Eventually, the couple parted ways. “I’d seen movies of the hippies in Berkeley and decided I wanted to go to California. I flew to San Francisco,” Akiba said.
When she landed at the airport, Akiba met two students from Berkeley. “I was sitting on my trunk,” she remembered. “They asked me if I was lost and invited me to stay with them.” Akiba moved into a room a friend of the students had just vacated. She got a job, started studying dance at UC Berkeley and opened Yoshi’s.
“I always wanted to have music in the restaurant, and the new place in Oakland had two floors,” Akiba said. “I trained eight waitresses to sing and dance, and we started putting on performances. We had local jazz bands on weeknights and Latin jazz on the weekends, so everyone could dance.” The restaurant/venue started drawing crowds, but Akiba wasn’t surprised. “Oakland needed it,” she said.
Yoshi’s slowly expanded to the building next door, adding a proper space for performances. When Chuck LaPaglia, a jazz club booker from Milwaukee, visited the club, he was impressed and offered to help bring in national acts. Performers like Al Di Meola, Chick Corea, Pharoah Sanders and other headliners began selling out shows.
“I was all over the place,” Akiba said. “I was the hostess, and I performed and danced with some of the people who came in to play at the club. Al Di Meola asked me to dance with him, and I improvised on the spot. Improvisation is very natural for me. I hear music, and I move. In the beginning, it was jazz, but I like all kinds of music—R&B, blues, Latin jazz. Right now, Latin jazz is my favorite.”
As their audiences grew, they began looking for a larger space. With help from the City of Oakland, they built a new place in Jack London Square in 1997, designed from the start to be a live music venue.
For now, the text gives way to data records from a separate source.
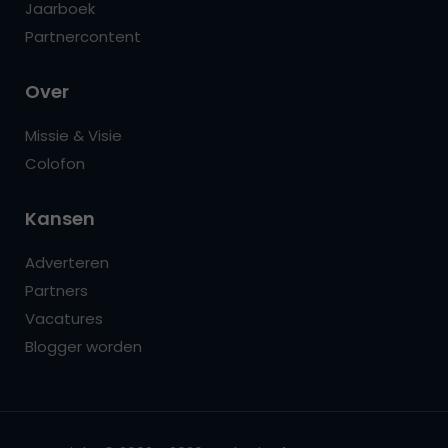
Jaarboek
Partnercontent
Over
Missie & Visie
Colofon
Kansen
Adverteren
Partners
Vacatures
Blogger worden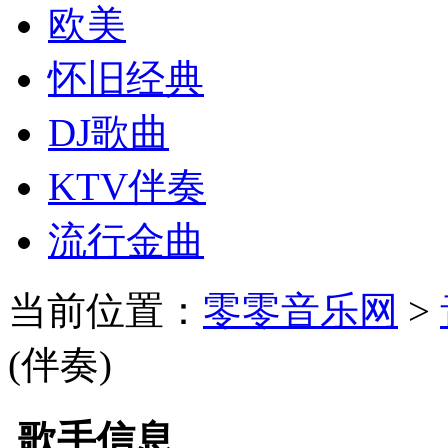
欧美
怀旧经典
DJ歌曲
KTV伴奏
流行金曲
当前位置：
零零音乐网
>
(伴奏)
歌手信息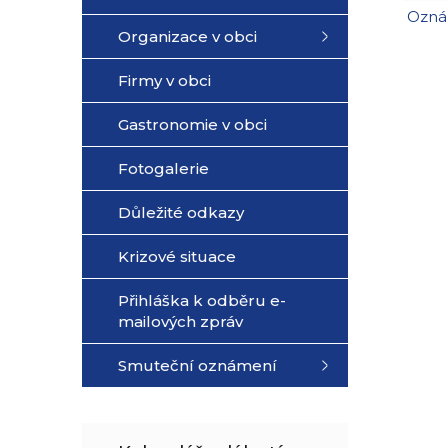
Ozná
Organizace v obci
Firmy v obci
Gastronomie v obci
Fotogalerie
Důležité odkazy
Krizové situace
Přihláška k odběru e-
mailových zpráv
Smuteční oznámení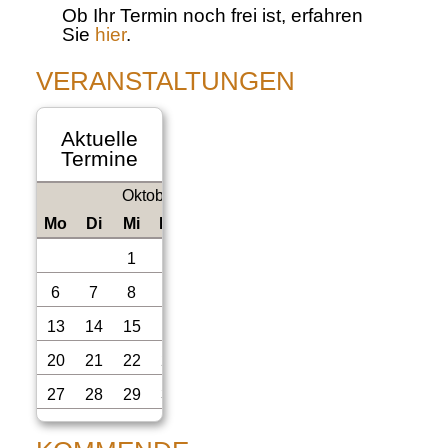
Ob Ihr Termin noch frei ist, erfahren
Sie
hier
.
VERANSTALTUNGEN
Aktuelle
Termine
Oktober 2025
>
ntag
enstag
ttwoch
nnerstag
eitag
mstag
nntag
Mo
Di
Mi
Do
Fr
Sa
So
1
2
3
4
5
6
7
8
9
10
11
12
13
14
15
16
17
18
19
20
21
22
23
24
25
26
27
28
29
30
31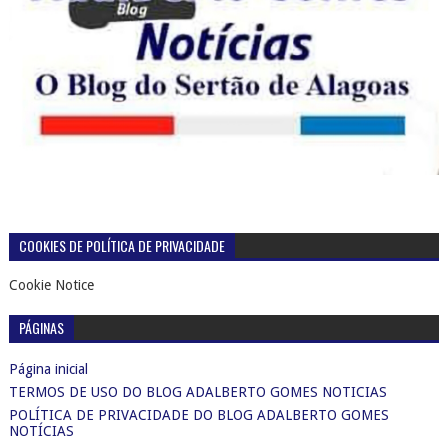
COOKIES DE POLÍTICA DE PRIVACIDADE
Cookie Notice
PÁGINAS
Página inicial
TERMOS DE USO DO BLOG ADALBERTO GOMES NOTICIAS
POLÍTICA DE PRIVACIDADE DO BLOG ADALBERTO GOMES
NOTÍCIAS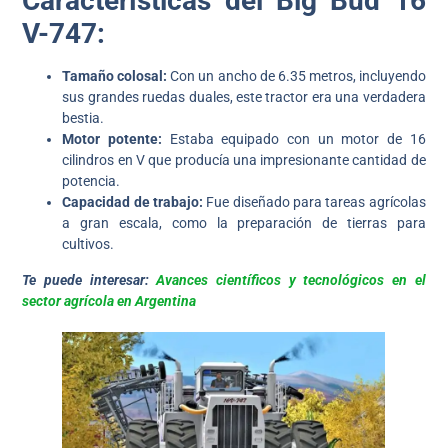
Características del Big Bud 16
V-747:
Tamaño colosal:
Con un ancho de 6.35 metros, incluyendo
sus grandes ruedas duales, este tractor era una verdadera
bestia.
Motor potente:
Estaba equipado con un motor de 16
cilindros en V que producía una impresionante cantidad de
potencia.
Capacidad de trabajo:
Fue diseñado para tareas agrícolas
a gran escala, como la preparación de tierras para
cultivos.
Te puede interesar:
Avances científicos y tecnológicos en el
sector agrícola en Argentina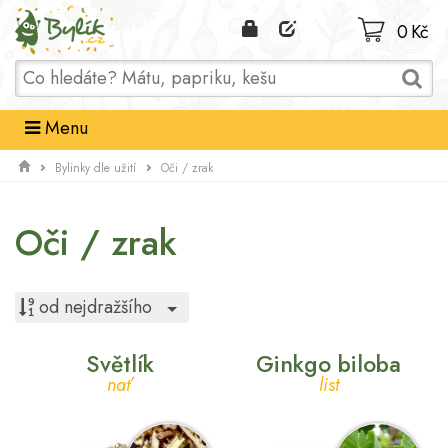
Domů
0 Kč
Menu
Bylinky dle užití
Oči / zrak
Oči / zrak
Toggle Dropdown
od nejdražšího
Světlík
Ginkgo biloba
nať
list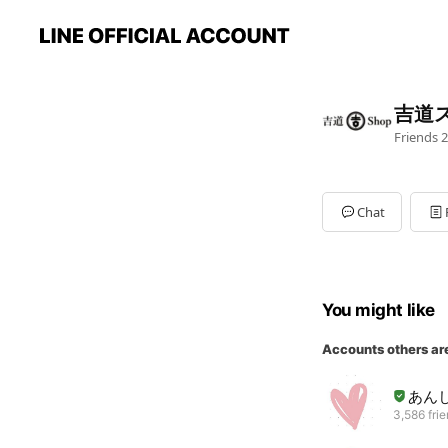
吉道
Friends
2
Chat
You might like
Accounts others ar
あん
3,586 fri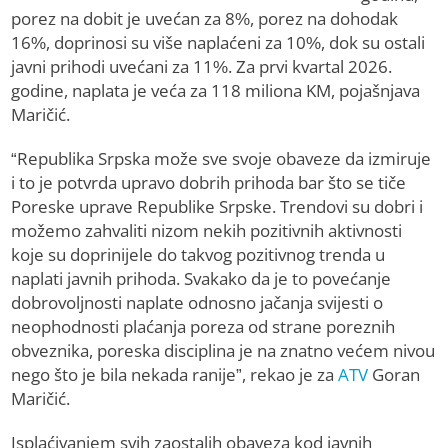
porez na dobit je uvećan za 8%, porez na dohodak
16%, doprinosi su više naplaćeni za 10%, dok su ostali
javni prihodi uvećani za 11%. Za prvi kvartal 2026.
godine, naplata je veća za 118 miliona KM, pojašnjava
Maričić.
“Republika Srpska može sve svoje obaveze da izmiruje
i to je potvrda upravo dobrih prihoda bar što se tiče
Poreske uprave Republike Srpske. Trendovi su dobri i
možemo zahvaliti nizom nekih pozitivnih aktivnosti
koje su doprinijele do takvog pozitivnog trenda u
naplati javnih prihoda. Svakako da je to povećanje
dobrovoljnosti naplate odnosno jačanja svijesti o
neophodnosti plaćanja poreza od strane poreznih
obveznika, poreska disciplina je na znatno većem nivou
nego što je bila nekada ranije”, rekao je za
ATV
Goran
Maričić.
Isplaćivanjem svih zaostalih obaveza kod javnih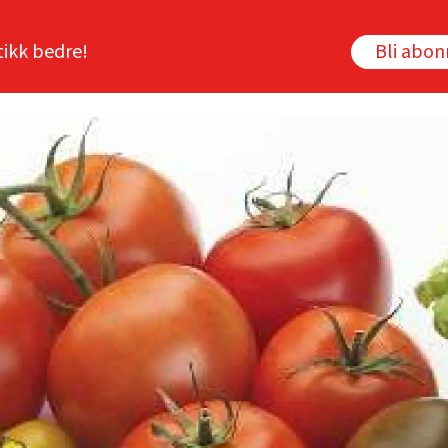
tikk bedre!
Bli abo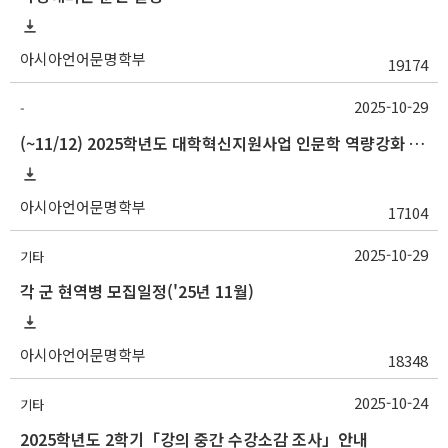
아시아언어문명학부
19174
2025-10-29
-
(~11/12) 2025학년도 대학혁신지원사업 인문학 역량강화 동계 석·박사 단기해외 현지조사 지원 안내
아시아언어문명학부
17104
2025-10-29
기타
각 군 현역병 모집일정('25년 11월)
아시아언어문명학부
18348
2025-10-24
기타
2025학년도 2학기「강의 중간 수강소감 조사」안내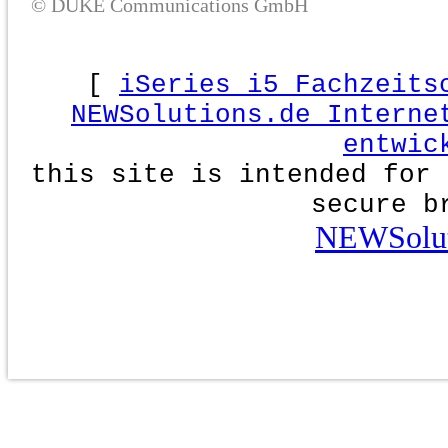
© DUKE Communications GmbH
[
iSeries i5 Fachzeits
NEWSolutions.de Interne
entwic
this site is intended for 
secure b
NEWSolut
With the help of Berkeley’s Meyer Sound, they installed a state-of-the-art sound system.
“Before we came in, the neighborhood was dark,” Akiba said. “Yoshi’s helped bring a light to it. The city even created parking spaces for us. We built it from the ground up.”
“The new club was made to be an intimate performance space,” said Daniel Grujic, the club’s artistic director. “It’s a place for artists to showcase their talent in the best possible environment for the audience and the artist. This means having a capable and professional crew, and taking the sometimes large steps of consistently upgrading the equipment in the space. We did one such overhaul in 2022. It has some of the best acoustics and equipment in the nation.”
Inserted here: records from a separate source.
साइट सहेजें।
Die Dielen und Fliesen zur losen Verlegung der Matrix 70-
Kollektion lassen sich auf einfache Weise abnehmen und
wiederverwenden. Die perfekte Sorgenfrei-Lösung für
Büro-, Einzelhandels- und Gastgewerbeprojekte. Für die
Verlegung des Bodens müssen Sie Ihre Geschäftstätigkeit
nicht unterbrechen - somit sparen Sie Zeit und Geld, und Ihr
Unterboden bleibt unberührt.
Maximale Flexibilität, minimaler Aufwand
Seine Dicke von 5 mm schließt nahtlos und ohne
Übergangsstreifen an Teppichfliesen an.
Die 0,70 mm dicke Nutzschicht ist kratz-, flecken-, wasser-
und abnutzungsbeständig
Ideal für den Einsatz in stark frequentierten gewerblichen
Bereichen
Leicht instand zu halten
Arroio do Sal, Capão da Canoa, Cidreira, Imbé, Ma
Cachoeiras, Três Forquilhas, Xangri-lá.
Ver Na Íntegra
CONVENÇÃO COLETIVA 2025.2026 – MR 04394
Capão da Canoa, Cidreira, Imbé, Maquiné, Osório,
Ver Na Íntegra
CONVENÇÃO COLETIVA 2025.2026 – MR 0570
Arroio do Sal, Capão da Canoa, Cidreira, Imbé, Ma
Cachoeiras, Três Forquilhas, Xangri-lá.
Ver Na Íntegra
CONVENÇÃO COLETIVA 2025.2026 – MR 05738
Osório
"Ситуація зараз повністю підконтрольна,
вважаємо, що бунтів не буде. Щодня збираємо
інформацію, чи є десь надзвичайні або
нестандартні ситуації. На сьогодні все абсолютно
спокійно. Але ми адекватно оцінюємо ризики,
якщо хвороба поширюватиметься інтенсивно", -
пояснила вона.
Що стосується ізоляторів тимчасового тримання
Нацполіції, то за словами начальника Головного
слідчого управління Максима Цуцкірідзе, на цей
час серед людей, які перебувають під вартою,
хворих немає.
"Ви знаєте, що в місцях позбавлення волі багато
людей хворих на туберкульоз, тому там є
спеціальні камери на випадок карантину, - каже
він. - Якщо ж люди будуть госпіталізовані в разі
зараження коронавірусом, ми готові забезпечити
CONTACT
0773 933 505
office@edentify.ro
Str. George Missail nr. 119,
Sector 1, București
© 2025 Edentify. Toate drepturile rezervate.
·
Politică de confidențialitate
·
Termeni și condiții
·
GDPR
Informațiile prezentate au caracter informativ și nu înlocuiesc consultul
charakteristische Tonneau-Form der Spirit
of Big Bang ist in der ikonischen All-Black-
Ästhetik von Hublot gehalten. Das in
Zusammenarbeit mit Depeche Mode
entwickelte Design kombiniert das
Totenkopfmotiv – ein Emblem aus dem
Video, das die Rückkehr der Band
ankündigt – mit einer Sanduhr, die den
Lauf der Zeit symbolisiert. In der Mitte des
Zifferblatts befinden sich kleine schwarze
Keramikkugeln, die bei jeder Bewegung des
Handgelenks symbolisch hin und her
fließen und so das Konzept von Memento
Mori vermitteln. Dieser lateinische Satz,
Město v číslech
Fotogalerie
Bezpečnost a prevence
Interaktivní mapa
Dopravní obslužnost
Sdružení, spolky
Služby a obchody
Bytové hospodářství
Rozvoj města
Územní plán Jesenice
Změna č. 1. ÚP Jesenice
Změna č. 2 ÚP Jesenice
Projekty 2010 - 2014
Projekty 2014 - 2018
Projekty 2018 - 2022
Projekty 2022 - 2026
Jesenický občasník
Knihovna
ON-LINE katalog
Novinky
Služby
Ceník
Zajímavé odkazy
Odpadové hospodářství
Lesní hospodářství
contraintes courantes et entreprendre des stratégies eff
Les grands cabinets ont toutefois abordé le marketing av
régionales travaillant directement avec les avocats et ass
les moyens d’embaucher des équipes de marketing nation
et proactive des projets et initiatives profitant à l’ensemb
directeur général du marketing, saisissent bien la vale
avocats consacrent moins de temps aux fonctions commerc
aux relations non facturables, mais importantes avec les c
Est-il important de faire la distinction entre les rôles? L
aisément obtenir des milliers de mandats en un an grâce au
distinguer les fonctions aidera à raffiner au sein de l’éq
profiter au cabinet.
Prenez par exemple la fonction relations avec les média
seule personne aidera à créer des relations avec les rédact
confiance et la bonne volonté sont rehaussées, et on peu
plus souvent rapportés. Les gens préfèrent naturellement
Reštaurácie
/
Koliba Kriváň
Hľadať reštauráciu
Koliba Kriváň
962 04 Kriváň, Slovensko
They also brought in chef Shotaro “Sho” Kamio, known for his San Francisco restaurant, Ozuma. He crafted innovative Japanese dishes that complemented the sounds being created on Yoshi’s stage. Thanks to his help, the San Francisco Chronicle put Yoshi’s on their Top 100 Bay Area Restaurants list for four years running. The current chefs, Victor Reyes and Lolo Gonzales, worked with Kamio and carry on his tradition of innovation, with a fusion of Japanese and other flavors.
In 2007, Yoshi’s briefly opened a San Francisco location in the Fillmore District. It began operating during an unexpected economic recession and failed after seven years. Around that time, Akiba turned over the day-to-day operations to Hal Campos, the current company CEO.
“I’m still the owner, but I got interested in other things,” Akiba said. “I help run the Oakland Zen Center. My husband, Gengo Akiba, is one of the top Zen practitioners in the world. He’s helping many American women to become Zen priests, with financial help from the SotoZen organization in Japan.
“With my friends Shelia E, Lynn Mabry [one of the original Brides of Funkenstein] and Jason Hofman, I started a non-profit organization called Elevate Oakland,” she continued. “We send musicians and artists into more than 30 Oakland public schools, to give music and art classes to young people and provide places for them to perform, like the Fox Theater and Yoshi’s.”